In Brazil, the last country in the Americas to officially abolish slavery, there have also been protests in support of Black Lives Matter. The country itself is still struggling with the anti-Black racist legacy of its colonial period and the brutal US-backed dictatorship during the Cold War period. There, too, Black people are the main victim of police brutality and systemic discrimination.

In Australia, protests have pushed to the fore public discussions about white settler colonialism and state violence against the Aboriginal people, which the white majority has long sought to suppress. In fact, the local authorities sought to ban protests in cities like Sidney, using the COVID-19 pandemic as an excuse.

In Germany, local protests which were held not just in Berlin, but in other large cities across the country, also sparked national conversations about racism. Many people, including white Americans I know, insist that racism is not as bad in Germany as it is in the US. But official statistics, as well as testimonies of brown and Black people, tell a different story.

These protests offered a much-needed space for me and other Black Americans to voice our pain publicly. I spent three weekends protesting with hundreds of people outside Brandenburg Gate, tens of thousands at Alexanderplatz, and several thousand in Hermannplatz, chanting, grieving, and decrying the ongoing assault on Black life in America and around the world. 

Indeed, deep-rooted, debilitating, structural racism is an international problem. It is a transatlantic creation, forged and maintained by white people in both Europe and the Americas and it is heavily interlinked. White supremacy and neo-colonialism do not stop at national borders but rather form transnational systems of oppression that subjugate, exploit, and brutalise for the benefit of the white elite at the top.

I, as a Black Haitian-American, have experienced racism both at home and abroad and I see these experiences in a continuum. And I have come to believe that the anti-racism struggle may take different forms in different places, but if we want honest and concrete ways to address the violent histories that we have inherited, then we have to engage in the fight against racism globally.

The renewed momentum of the Black Lives Matter movement sparked by the death of George Floyd has opened up spaces for this kind of global struggle against racialised violence, oppression and neocolonialism. And people like me, guilty survivors of racist oppression in the US, are able to find renewed meaning in our struggles.
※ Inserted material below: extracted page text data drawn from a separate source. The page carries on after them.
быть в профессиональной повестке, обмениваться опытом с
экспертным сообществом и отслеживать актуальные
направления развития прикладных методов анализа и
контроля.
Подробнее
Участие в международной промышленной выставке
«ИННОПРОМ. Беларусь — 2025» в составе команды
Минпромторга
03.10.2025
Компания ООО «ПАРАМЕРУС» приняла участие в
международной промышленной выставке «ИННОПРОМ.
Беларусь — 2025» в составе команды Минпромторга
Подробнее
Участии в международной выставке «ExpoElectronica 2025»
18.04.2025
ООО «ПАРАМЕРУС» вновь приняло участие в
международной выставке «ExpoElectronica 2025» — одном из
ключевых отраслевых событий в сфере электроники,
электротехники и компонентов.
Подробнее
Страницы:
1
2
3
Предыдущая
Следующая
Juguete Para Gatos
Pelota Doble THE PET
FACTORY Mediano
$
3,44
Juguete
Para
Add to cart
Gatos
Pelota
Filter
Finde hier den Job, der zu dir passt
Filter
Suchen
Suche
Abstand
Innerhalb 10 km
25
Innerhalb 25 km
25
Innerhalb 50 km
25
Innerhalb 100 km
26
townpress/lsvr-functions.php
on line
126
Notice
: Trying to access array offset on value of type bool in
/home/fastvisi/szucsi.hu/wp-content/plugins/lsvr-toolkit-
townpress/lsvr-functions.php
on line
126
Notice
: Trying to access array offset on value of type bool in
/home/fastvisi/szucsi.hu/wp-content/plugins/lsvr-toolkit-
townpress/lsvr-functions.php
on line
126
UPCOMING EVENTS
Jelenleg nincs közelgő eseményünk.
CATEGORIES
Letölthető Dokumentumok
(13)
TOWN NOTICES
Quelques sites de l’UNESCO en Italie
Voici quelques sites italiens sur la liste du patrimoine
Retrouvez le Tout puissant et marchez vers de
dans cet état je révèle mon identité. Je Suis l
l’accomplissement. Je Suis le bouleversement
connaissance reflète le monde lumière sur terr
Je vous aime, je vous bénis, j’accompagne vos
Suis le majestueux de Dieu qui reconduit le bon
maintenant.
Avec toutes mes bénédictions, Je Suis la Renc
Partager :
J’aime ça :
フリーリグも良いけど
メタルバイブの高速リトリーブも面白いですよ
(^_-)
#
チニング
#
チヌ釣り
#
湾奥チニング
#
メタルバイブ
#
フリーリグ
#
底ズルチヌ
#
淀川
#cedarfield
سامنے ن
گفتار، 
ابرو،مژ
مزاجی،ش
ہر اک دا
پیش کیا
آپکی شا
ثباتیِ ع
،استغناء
“Once you find yourself in another civilisation,” Baldwin noted, “you’re forced to examine your own.” And it is from this distance, as a writer and an activist that I am honing in and participating in anti-racism activism here in Europe, the birthplace of white supremacy and colonialism.

As a descendant of Africans who were enslaved and forcibly transported to the Americas, I am challenging racism on the very continent from where the enslavement and subjugation of my ancestors were organised, directed and justified. This gives me space and perspective to grapple with this complex centuries-old system of oppression from its roots all the way to its many modern-day manifestations both locally and internationally.

The views expressed in this article are the author’s own and do not necessarily reflect Al Jazeera’s editorial stance.